%%

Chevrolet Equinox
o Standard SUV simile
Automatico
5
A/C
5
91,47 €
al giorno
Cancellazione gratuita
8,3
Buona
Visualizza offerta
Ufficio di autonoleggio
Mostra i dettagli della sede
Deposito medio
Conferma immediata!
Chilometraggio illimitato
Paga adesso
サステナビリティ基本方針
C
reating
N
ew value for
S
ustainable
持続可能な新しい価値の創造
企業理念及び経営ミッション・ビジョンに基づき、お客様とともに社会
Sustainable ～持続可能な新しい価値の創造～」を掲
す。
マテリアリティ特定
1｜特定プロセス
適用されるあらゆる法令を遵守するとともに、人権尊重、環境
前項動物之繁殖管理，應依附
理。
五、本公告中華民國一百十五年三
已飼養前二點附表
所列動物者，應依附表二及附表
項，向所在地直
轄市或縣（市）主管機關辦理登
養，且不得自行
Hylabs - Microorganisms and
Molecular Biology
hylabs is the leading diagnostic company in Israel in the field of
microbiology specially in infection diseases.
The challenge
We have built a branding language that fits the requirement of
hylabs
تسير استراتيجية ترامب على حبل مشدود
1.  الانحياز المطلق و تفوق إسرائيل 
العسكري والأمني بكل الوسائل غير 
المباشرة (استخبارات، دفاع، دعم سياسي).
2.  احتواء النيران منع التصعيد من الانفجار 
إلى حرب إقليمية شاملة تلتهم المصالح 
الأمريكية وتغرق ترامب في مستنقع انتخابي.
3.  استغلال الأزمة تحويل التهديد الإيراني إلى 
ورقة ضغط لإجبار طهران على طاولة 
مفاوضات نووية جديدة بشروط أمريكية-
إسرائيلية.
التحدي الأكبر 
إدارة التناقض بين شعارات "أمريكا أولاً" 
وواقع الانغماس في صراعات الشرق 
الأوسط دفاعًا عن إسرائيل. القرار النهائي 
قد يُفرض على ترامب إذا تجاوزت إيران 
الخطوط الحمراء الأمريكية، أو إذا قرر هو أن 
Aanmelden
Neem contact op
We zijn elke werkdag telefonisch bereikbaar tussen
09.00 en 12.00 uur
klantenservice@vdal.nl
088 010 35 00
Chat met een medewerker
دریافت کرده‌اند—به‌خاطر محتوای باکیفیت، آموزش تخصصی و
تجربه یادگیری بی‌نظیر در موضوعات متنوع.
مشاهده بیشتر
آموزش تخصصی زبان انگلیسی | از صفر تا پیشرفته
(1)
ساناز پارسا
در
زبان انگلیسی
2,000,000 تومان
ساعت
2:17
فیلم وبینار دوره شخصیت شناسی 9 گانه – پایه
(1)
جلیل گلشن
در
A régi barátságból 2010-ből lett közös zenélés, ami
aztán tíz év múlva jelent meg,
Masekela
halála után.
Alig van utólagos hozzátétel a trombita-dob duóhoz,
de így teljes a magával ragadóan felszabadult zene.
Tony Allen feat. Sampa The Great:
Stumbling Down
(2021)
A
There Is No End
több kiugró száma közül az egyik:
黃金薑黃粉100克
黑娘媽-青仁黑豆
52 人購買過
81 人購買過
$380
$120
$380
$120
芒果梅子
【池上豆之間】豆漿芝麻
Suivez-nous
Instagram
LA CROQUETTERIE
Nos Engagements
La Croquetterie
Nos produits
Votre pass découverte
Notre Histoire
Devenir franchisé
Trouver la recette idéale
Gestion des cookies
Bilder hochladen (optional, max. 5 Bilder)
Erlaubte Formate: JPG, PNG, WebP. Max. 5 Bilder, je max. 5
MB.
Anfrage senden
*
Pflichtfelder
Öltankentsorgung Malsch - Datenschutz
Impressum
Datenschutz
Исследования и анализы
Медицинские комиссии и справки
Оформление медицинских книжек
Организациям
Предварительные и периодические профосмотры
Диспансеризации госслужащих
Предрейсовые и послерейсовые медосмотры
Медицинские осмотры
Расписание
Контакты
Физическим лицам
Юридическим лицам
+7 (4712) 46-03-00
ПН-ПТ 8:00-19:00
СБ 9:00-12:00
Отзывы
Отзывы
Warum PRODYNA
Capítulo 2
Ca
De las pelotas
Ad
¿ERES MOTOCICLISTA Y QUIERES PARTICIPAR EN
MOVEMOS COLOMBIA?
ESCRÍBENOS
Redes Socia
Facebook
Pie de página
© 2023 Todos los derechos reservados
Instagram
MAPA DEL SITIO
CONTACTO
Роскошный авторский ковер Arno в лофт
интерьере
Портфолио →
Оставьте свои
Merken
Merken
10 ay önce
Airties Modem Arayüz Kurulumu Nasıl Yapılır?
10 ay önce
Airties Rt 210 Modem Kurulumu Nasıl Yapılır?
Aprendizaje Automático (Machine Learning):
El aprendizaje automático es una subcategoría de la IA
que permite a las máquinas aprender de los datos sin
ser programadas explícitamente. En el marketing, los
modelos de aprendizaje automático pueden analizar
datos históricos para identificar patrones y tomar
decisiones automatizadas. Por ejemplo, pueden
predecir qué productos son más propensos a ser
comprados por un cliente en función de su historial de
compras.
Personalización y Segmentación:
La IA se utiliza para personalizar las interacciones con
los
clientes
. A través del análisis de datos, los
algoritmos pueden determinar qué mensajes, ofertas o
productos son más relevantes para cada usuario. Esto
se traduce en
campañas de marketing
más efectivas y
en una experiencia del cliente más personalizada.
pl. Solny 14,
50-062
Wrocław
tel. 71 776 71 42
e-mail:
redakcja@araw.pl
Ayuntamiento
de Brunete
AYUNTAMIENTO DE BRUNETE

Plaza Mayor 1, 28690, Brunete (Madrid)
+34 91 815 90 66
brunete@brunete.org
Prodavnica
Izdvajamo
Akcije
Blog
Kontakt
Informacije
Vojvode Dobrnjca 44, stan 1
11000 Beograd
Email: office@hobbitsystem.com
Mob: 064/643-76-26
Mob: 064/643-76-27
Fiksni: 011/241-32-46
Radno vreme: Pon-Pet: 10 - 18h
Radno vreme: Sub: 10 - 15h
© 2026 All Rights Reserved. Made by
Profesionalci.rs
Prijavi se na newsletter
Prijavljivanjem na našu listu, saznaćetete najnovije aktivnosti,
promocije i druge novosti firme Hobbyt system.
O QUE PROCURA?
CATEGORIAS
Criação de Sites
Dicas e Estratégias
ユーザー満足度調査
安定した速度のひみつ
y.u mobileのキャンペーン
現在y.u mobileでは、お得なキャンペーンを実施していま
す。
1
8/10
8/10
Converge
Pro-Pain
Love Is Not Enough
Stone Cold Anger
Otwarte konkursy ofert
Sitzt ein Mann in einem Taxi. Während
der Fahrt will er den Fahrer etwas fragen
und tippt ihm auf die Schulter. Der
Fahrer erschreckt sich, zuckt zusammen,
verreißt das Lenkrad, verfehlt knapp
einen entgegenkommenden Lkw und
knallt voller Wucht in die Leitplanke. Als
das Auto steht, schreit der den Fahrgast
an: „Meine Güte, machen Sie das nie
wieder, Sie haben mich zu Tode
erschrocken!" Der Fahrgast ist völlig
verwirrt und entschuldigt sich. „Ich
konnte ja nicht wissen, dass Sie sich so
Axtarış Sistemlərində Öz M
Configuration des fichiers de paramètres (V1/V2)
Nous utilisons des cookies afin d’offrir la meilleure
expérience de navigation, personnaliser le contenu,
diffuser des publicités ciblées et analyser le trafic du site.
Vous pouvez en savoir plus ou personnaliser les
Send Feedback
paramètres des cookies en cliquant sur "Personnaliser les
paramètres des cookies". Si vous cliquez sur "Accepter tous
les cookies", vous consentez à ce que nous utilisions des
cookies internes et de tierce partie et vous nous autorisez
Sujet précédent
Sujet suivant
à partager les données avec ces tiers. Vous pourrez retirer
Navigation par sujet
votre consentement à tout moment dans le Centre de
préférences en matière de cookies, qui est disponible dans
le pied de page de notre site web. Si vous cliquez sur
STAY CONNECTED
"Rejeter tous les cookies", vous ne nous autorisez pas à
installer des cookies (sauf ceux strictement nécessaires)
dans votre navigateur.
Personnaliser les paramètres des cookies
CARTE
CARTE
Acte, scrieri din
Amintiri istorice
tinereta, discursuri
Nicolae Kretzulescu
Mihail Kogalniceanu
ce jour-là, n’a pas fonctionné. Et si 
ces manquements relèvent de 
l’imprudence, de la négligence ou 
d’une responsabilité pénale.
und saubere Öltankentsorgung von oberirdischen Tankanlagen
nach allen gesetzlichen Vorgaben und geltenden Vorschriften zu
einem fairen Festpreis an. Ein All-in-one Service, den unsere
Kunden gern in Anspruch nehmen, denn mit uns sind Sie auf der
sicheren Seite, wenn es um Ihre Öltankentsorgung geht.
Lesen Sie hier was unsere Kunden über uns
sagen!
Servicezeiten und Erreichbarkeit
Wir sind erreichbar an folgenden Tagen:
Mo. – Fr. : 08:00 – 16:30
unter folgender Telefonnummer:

%%

TASK INSTRUCTIONS ::
Write out the items above word for word, starting from their first line and ending after the line that contains "The challenge".

EXERCISE RESULT ::
Chevrolet Equinox
o Standard SUV simile
Automatico
5
A/C
5
91,47 €
al giorno
Cancellazione gratuita
8,3
Buona
Visualizza offerta
Ufficio di autonoleggio
Mostra i dettagli della sede
Deposito medio
Conferma immediata!
Chilometraggio illimitato
Paga adesso
サステナビリティ基本方針
C
reating
N
ew value for
S
ustainable
持続可能な新しい価値の創造
企業理念及び経営ミッション・ビジョンに基づき、お客様とともに社会
Sustainable ～持続可能な新しい価値の創造～」を掲
す。
マテリアリティ特定
1｜特定プロセス
適用されるあらゆる法令を遵守するとともに、人権尊重、環境
前項動物之繁殖管理，應依附
理。
五、本公告中華民國一百十五年三
已飼養前二點附表
所列動物者，應依附表二及附表
項，向所在地直
轄市或縣（市）主管機關辦理登
養，且不得自行
Hylabs - Microorganisms and
Molecular Biology
hylabs is the leading diagnostic company in Israel in the field of
microbiology specially in infection diseases.
The challenge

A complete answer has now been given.